Exercise instructions | Copy every line of the records below where the word "pixels" occurs.

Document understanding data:

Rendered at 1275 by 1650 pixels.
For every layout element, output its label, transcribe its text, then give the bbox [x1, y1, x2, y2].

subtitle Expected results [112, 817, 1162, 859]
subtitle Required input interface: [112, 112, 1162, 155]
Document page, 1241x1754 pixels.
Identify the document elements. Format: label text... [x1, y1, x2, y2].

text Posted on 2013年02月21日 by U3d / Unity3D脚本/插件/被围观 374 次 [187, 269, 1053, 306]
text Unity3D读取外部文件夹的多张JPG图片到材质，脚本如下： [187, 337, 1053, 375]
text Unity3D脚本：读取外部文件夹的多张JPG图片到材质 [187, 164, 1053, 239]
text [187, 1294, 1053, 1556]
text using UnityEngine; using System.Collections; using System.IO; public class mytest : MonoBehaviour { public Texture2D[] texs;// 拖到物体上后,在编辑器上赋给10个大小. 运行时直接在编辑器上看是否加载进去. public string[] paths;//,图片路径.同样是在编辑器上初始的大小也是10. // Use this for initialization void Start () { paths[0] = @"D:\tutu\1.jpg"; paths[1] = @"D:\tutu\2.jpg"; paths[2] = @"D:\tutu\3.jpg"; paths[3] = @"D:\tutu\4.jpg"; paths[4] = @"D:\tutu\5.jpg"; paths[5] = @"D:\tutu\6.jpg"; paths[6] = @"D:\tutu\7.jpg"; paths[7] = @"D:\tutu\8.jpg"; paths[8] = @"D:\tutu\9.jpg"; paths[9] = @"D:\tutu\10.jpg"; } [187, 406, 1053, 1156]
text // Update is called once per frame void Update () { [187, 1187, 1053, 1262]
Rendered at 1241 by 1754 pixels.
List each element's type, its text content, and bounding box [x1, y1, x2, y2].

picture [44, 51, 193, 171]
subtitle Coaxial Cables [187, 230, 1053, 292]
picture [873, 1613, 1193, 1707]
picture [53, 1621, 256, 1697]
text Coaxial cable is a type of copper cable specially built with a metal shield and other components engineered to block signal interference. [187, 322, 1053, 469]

Response to the task |
Rendered at 1275 by 1650 pixels.
Document page, 1241x1754 pixels.
Rendered at 1241 by 1754 pixels.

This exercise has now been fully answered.